At one level, the Left’s discomfiture is not difficult to understand – even appreciate – for Noam Chomsky has always defied pigeonholing. No better example of his inability (or unwillingness, or both) to conform to any commonly accepted standard of consistency exists than l’affaire Faurisson which erupted in France in the early 1980s. Robert Faurisson, a British-French academic, had made his ‘name’ as a Holocaust denier, claiming, among other things, that there was incontrovertible proof that Nazi gas chambers were a fiction, the genocide of the Jews never took place, and The Diary of Anne Frank was an elaborate forgery. Faurisson wrote at length to ‘substantiate’ his bizarre theories. An uproar ensued. University of Lyons, where Faurisson taught, suspended him and he was denied access to the university facilities. Some French and foreign intellectuals protested the university’s action, citing academic independence and the right to free speech. A petition was then put into circulation, defending Faurisson’s right to write as he wanted to.

When Chomsky was approached with a request to endorse the petition, he agreed without hesitation. There was now a bigger furore, and Chomsky (who himself had described the Holocaust as “the most fantastic outburst of collective insanity in human history”) was accused – among others, by leftwing intellectuals like Pierre Vidal-Naquet – of backing a pseudoscholarly anti-Semite engaged in insanitary ‘research’. Chomsky responded by saying that even the most loathsome extremist should not be denied his right to free speech. Indeed, Chomsky argued, it was precisely such cases that tested a society’s adherence to democratic principles. Many of his admirers were aghast, but Chomsky himself saw no reason to be contrite. Truth is, there have been several other instances also when he defended the freedom of speech of someone he strongly disapproved of, or even excoriated.
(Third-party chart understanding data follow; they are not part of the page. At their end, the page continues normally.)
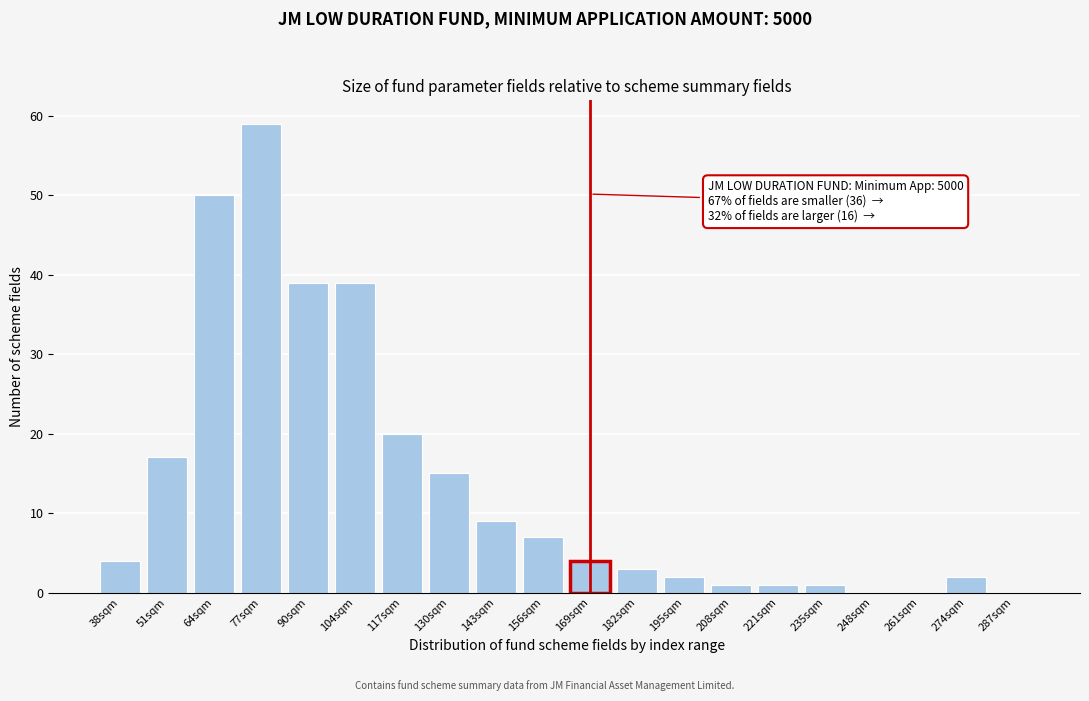

Reading left to right, list all the values displayed in this chart.

38sqm=4	51sqm=17	64sqm=50	77sqm=59	90sqm=39	104sqm=39	117sqm=20	130sqm=15	143sqm=9	156sqm=7	169sqm=4	182sqm=3	195sqm=2	208sqm=1	221sqm=1	235sqm=1	248sqm=0	261sqm=0	274sqm=2	287sqm=0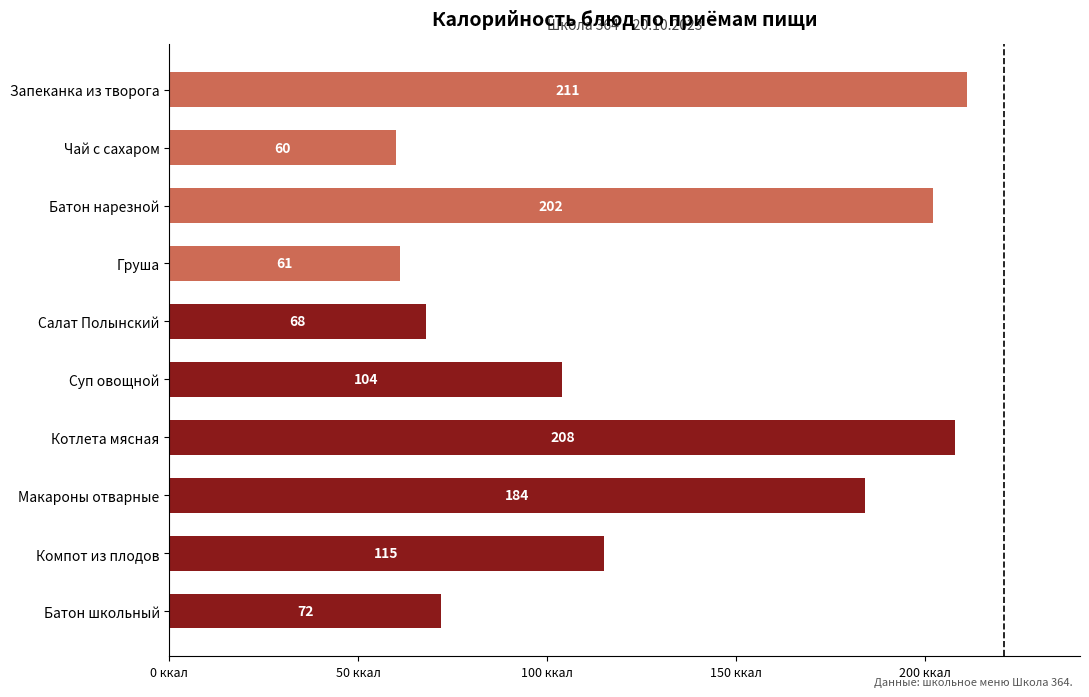

Is it true that the value at Груша is 61?

True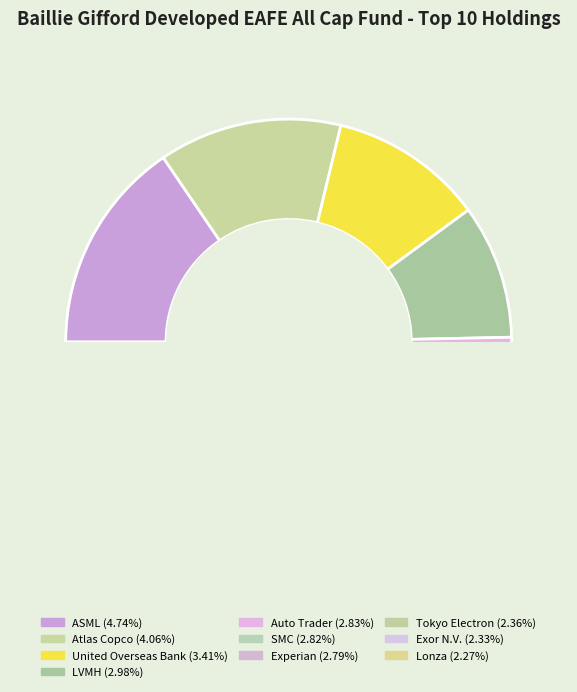

To the nearest percent, what is the average slice percentage?

10%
Such a man can hardly be expected to fit into any ideological straitjacket. So the Left’s occasional unease with Chomsky is not only understandable, it is indeed to be expected. But doesn’t a critique of Avram Noam Chomsky need to be tempered with the recognition that, in him, our world has “the greatest living challenger of unjust power and delusions”, as Edward Said memorably said? I think it does, and if we are to hope to liberate ourselves from the bonds of illegitimate authority, we can scarcely do better than learn from Chomsky’s example.